Practically speaking, this is a kissing cousin to the coconut flour gingerbread cake. This could be another gingerbread cake but I haven’t troubled myself yet to up the spices to make it gingerbread-y. Though only briefly musing in my last post, I am now seriously wondering about the role of pumpkin spice in pumpkin pie: is it really those spices I’m tasting and not so much the pumpkin when I’ve had the ocassion of eating a commercial or traditional (condensed milk and sugar) pumpkin pie? I’ll stop – this isn’t about pie, it’s about cake.
(If you’re wondering about the lone photo, I didn’t think I’d be blogging this version of the cake so I only took one, intending to just post it to my Flickr. Except for after adding the coconut flour and it being slightly lighter in colour, the batter looks very much the same as the gingerbread original.)
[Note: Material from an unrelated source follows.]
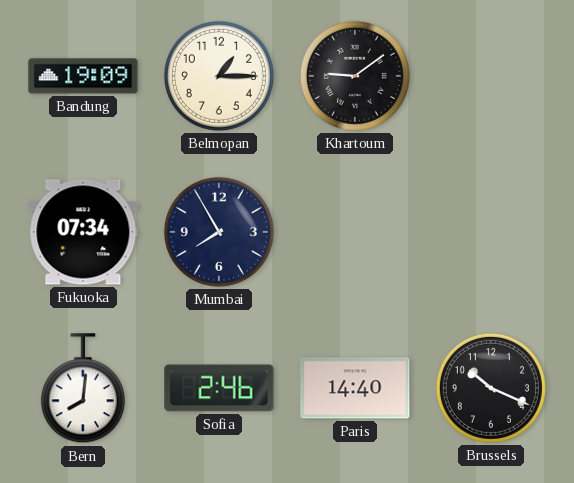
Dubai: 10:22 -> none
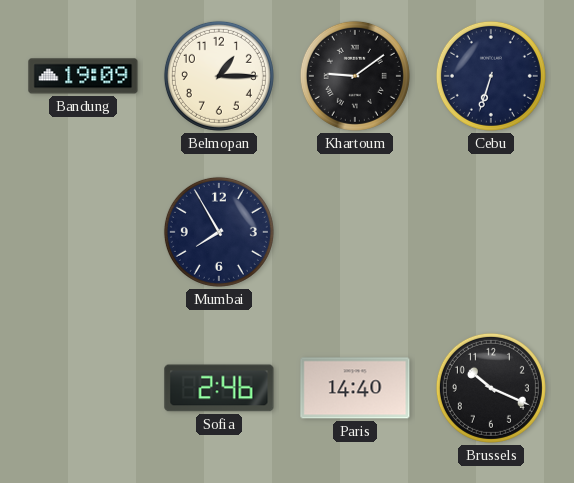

Speaking of cake, I feel oddly conflicted about blogging about cake when I think I should be doing more cookies, in the spirit of the season and seeing other bloggers and my bloggy friends doing cookies on their respective blogs – but the truth of the pudding is, I haven’t really done any Christmas cookie baking. Oh, I wish I have but I haven’t yet. Hopefully I will be able to amend that soon.
Coconut Flour Pumpkin Spice Cake
6 large egg yolks, preferably cold [see here to know why cold is best]
1/2 cup honey
1/2 cup soft, solid or liquid coconut oil or Earth Balance*
1/2 cup coconut milk, tinned or from scratch, or coconut cream**
1 tsp. vanilla extract
1 tsp. ground cinnamon
2 tsp. ground ginger
1/4 tsp. ground clove
1/4 tsp. ground allspice
1/2 cup coconut flour, sifted
6 large egg whites, room temperature
1/2 to 1 tsp. baking soda
*Note that using Earth Balance will no longer make this cake SCD.
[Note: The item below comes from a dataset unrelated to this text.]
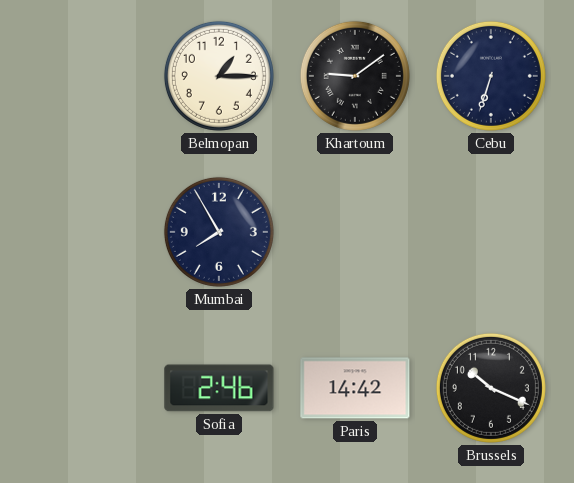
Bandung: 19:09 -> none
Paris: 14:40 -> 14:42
**Coconut cream is the fatty substance that rises to the top when the coconut milk has settled. To have this stuff on hand at all times, store at least a tin or two of full fat coconut milk (not lite) in the fridge.
Preheat oven to 350°F. Line a 9” round cake pan or springform pan with parchment paper.
Beat the egg yolks in a small stainless steel bowl with a whisk until light and pale and when visible trail (the ribbon) is left on the surface of the yolks before merging back when you lift the whisk. The consistency will resemble custard, with bubbles. When settled, there is a layer of foam on the top much like when egg whites are beaten. (I promise I’m going to make a new video soon demonstrating this.)
In a medium or large bowl, stir the honey and oil together until the honey is near creamed or begins to have a grainy appearance. Gently fold in the beaten egg yolks. The batter will take on a viscous consistency. Add the coconut milk or coconut cream, vanilla, and spices. All the while, make sure that you are stirring gently and slowly. Whisk in the coconut flour, stirring out any lumps in the batter. It will quickly thicken to a dough consistency, even after you’ve finished whisking and let it rest, but this is okay.
Beat the egg whites to soft peaks in a large bowl or in a food processor or other kitchen appliance. Gently fold into the batter: spreading the egg whites on top of the batter and cutting a rubber spatula down the middle to the bottom of the bowl and bringing up the dough-like batter over the egg whites. Repeat until there is no white left. Do not stir or mix, or else you may expel the air trapped in the whites. Gently stir in baking soda last.
Scrape batter into the prepared cake pan and bake for 30 to 45 minutes. When the cake is done, it should feel light and fluffy to the touch, almost as if there’s a foam underneath the surface, or when a knife or cake tester comes out clean from the centre. Thoroughly cool the cake before slicing to prevent the cake from cracking. The cake will start to feel more solid as it cools. Serve and enjoy!